Aide à l’intégration sur le marché du travail

Article de la NZZ du 31.5.2021 cosigné Melanie Mettler, directrice de Compasso, et Martin Kaiser, président démissionnaire de Compasso.

Les experts tirent la sonnette d'alarme : le nombre de personnes souffrant de dépression sévère en Suisse a été multiplié par cinq pendant la pandémie. Parmi elles, les jeunes sont particulièrement nombreux. Ce phénomène vient accentuer une tendance. Si le nombre de nouvelles rentes AI a dans l’ensemble beaucoup diminué ces dernières années, la proportion de nouvelles rentes octroyées du fait de troubles psychiques a, dans le même temps, fortement augmenté. Le nombre de nouvelles rentes destinées à la tranche des 18-24 ans, notamment, est en progression. En Suisse, rien qu’en 2019, plus de 2000 jeunes ont ainsi été mis au bénéfice de rentes, dont six sur dix pour des raisons d’ordre psychique.

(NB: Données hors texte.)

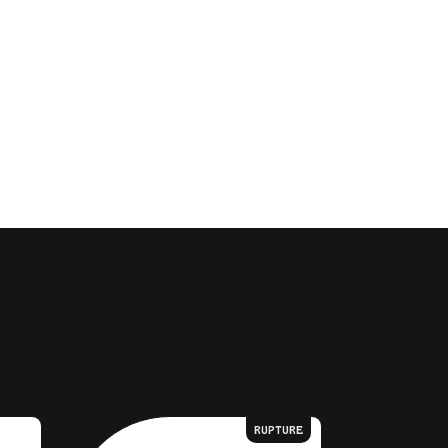
RUPTURE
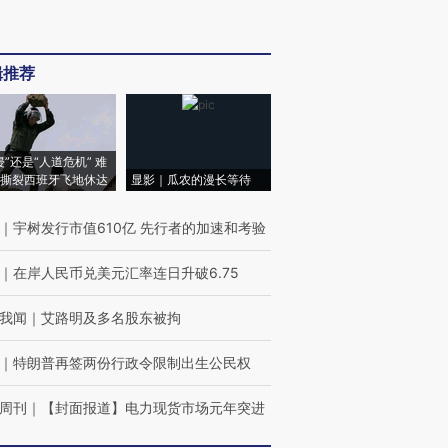
辑推荐
侵”还是“人道危机” 难
撕裂西班牙飞地休达
显影｜瓜农的漫长等待
｜
宇树发行市值610亿 先行者的加速和考验
｜
在岸人民币兑美元汇率连日升破6.75
我闻
｜
艾路明及多名股东被拘
｜
特朗普再签两份行政令限制出生公民权
周刊
｜
【封面报道】电力现货市场元年突进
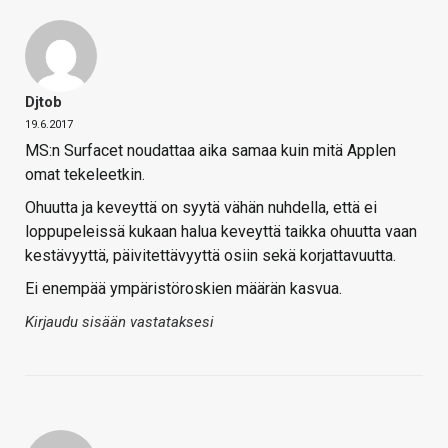
Djtob
19.6.2017
MS:n Surfacet noudattaa aika samaa kuin mitä Applen
omat tekeleetkin.
Ohuutta ja keveyttä on syytä vähän nuhdella, että ei
loppupeleissä kukaan halua keveyttä taikka ohuutta vaan
kestävyyttä, päivitettävyyttä osiin sekä korjattavuutta.
Ei enempää ympäristöroskien määrän kasvua.
Kirjaudu sisään vastataksesi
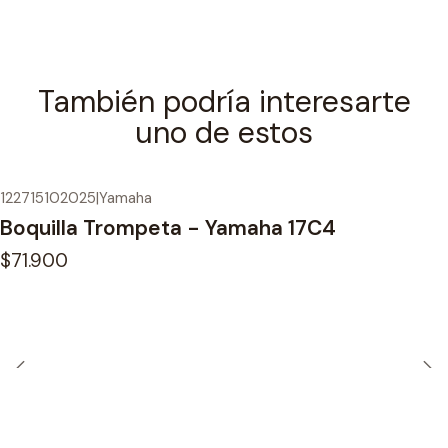
También podría interesarte
uno de estos
122715102025
|
Yamaha
Boquilla Trompeta - Yamaha 17C4
$71.900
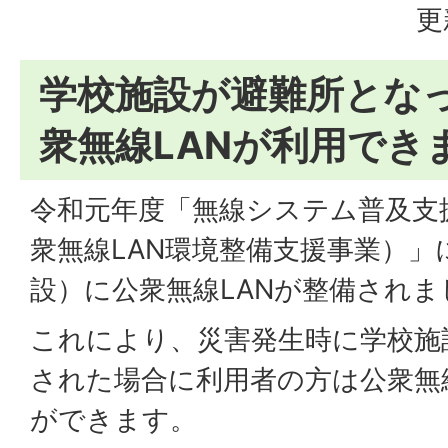
更
学校施設が避難所とな
衆無線LANが利用でき
令和元年度「無線システム普及支
衆無線LAN環境整備支援事業）」
設）に公衆無線LANが整備されま
これにより、災害発生時に学校施
された場合に利用者の方は公衆無
ができます。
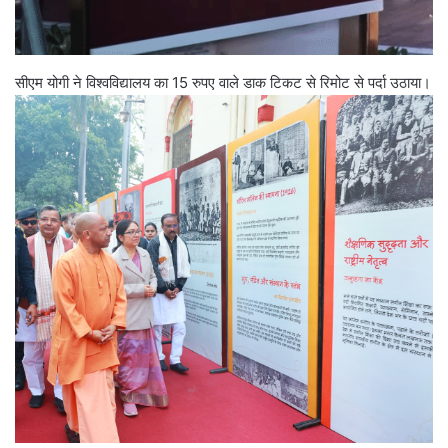
सीएम योगी ने विश्वविद्यालय का 15 रुपए वाले डाक टिकट से रिमोट से पर्दा उठाया।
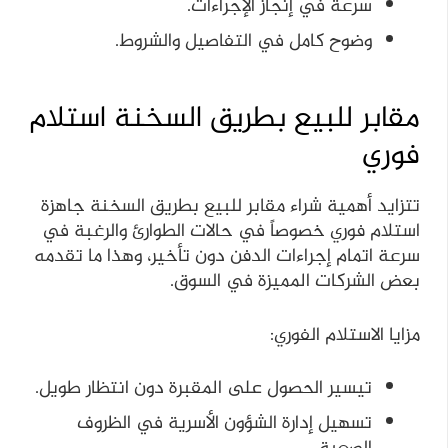
سرعة في إنجاز الإجراءات.
وضوح كامل في التفاصيل والشروط.
مقابر للبيع بطريق السخنة استلام
فوري
تتزايد أهمية شراء مقابر للبيع بطريق السخنة جاهزة
استلام فوري خصوصاً في حالات الطوارئ والرغبة في
سرعة اتمام إجراءات الدفن دون تأخير، وهذا ما تقدمه
بعض الشركات المميزة في السوق.
مزايا الاستلام الفوري:
تيسير الحصول على المقبرة دون انتظار طويل.
تسهيل إدارة الشؤون الأسرية في الظروف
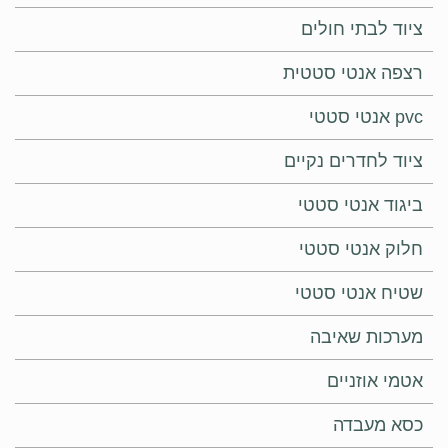
ציוד לבתי חולים
רצפה אנטי סטטית
pvc אנטי סטטי
ציוד לחדרים נקיים
ביגוד אנטי סטטי
חלוק אנטי סטטי
שטיח אנטי סטטי
מערכות שאיבה
אטמי אוזניים
כסא מעבדה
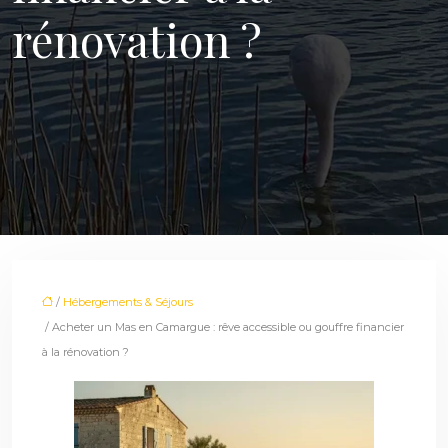
rénovation ?
/
Hébergements & Séjours
/ Acheter un Mas en Camargue : rêve accessible ou gouffre financier
à la rénovation ?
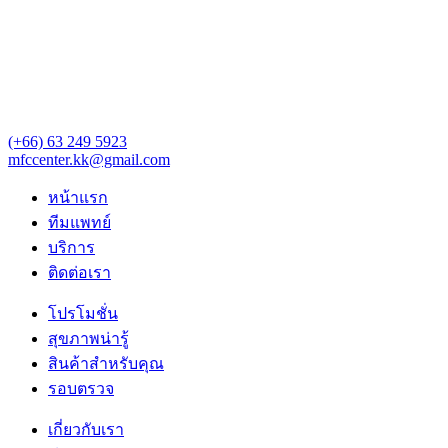
(+66) 63 249 5923‬‬
mfccenter.kk@gmail.com
หน้าแรก
ทีมแพทย์
บริการ
ติดต่อเรา
โปรโมชั่น
สุขภาพน่ารู้
สินค้าสำหรับคุณ
รอบตรวจ
เกี่ยวกับเรา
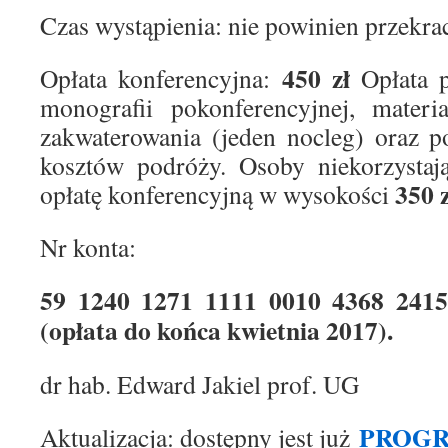
Czas wystąpienia: nie powinien przekra
450 zł
Opłata konferencyjna:
Opłata p
monografii pokonferencyjnej, materi
zakwaterowania (jeden nocleg) oraz p
kosztów podróży. Osoby niekorzystaj
350 z
opłatę konferencyjną w wysokości
Nr konta:
59 1240 1271 1111 0010 4368 241
(opłata do końca kwietnia 2017).
dr hab. Edward Jakiel prof. UG
PROG
Aktualizacja: dostępny jest już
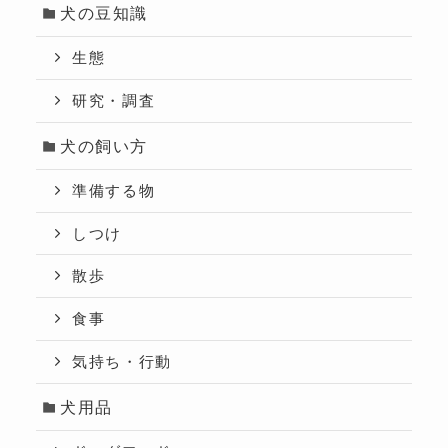
犬の豆知識
生態
研究・調査
犬の飼い方
準備する物
しつけ
散歩
食事
気持ち・行動
犬用品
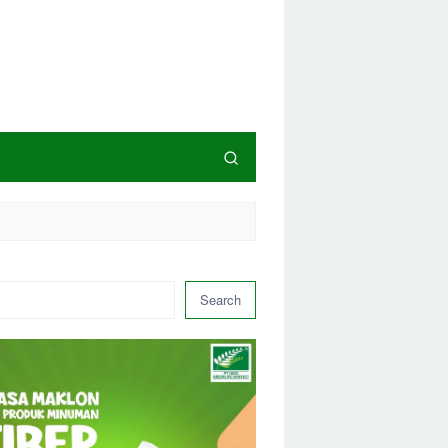
Search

Cette évolution est inquiétante. D'abord pour les principaux intéressés.  Ceux qui ne parviennent pas à s'insérer sur le marché du travail et glissent vers l'AI peuvent en effet difficilement en sortir. En perdant leur emploi pour troubles psychiques, ils risquent de tomber dans une spirale négative. Ensuite, dans un contexte de pénurie aggravée de travailleurs qualifiés, les employeurs perdent avec ces personnes de précieuses ressources. Troisièmement, notre système de prévoyance sociale en souffre : en 2020, l'AI s'est ainsi retrouvée de manière inattendue dans le rouge et la courbe baissière de sa dette s’est interrompue. Les prestations complémentaires et les rentes d'invalidité de la prévoyance professionnelle sont également touchées. Le coût total de l'invalidité atteint 24 milliards de francs par an, dont moins de la moitié incombe à l'AI.

L'intégration professionnelle à bref délai des personnes actives souffrant de déficiences dues à une maladie, un accident ou un handicap correspond donc à une impérieuse nécessité. En 2019, plus de 22 000 personnes inscrites à l'AI ont pu conserver leur emploi ou en trouver un nouveau grâce à la coordination des efforts en leur faveur. Même en 2020, année de pandémie, ce nombre n'a que légèrement diminué. Selon la Conférence des offices AI, sans cette intégration professionnelle, la dette de l'AI serait aujourd’hui deux fois plus élevée, c’est-à-dire proche de 20 milliards de francs. Continuer de se mobiliser pour l’intégration n’en reste pas moins indispensable. C'est ce que confirme une nouvelle étude d'Avenir Suisse. Pour les personnes atteintes dans leur santé comme pour leurs employeurs et les médecins traitants, l'insertion professionnelle est un processus complexe. La communication entre ces trois acteurs joue donc un rôle essentiel. Pour faciliter cet indispensable trilogue, le réseau Compasso a développé l’instrument nommé Profil d'intégration axé sur les ressources (PIR), qui associe à l’effort les employeurs, les médecins ainsi que des organisations de salariés et de personnes atteintes.

Lorsque la menace d'une absence prolongée du travail se précise, prendre rapidement des mesures et fixer un cap devient capital. Dans le cadre du PIR, employeurs et employés décrivent les exigences concrètes du poste de travail. Pour la première fois aussi, l’état de stress psychosocial est pris en compte. L'employé-e fournit une description au médecin, qui se fait une idée de ses besoins. Celui-ci détermine la capacité de la personne et formule des recommandations en vue d’un processus de reprise réussi. Le diagnostic ne présente pas d'intérêt en soi : l’élément déterminant n'est pas ce qui est actuellement impossible pour le travailleur ou la travailleuse, mais ce qui lui est possible de faire. Cette approche met en valeur et stimule la capacité d’activité partielle, partant le retour progressif au travail, en évitant la suroccupation ou la sous-occupation.

L'insertion professionnelle durable exige une nouvelle approche, qui passe de la focalisation sur les déficits à la prise en compte prioritaire des ressources du sujet. Le PIR offre pour cela un outil tout-à-fait adéquat et les retours sont encourageants. Les assureurs d'indemnités journalières de maladie et les offices AI ont même défini un processus standard intégrant spécifiquement le PIR. Et la Société des médecins d'assurance a d’ores et déjà remplacé sans autre son certificat d'incapacité de travail par un certificat complémentaire d'aptitude au travail.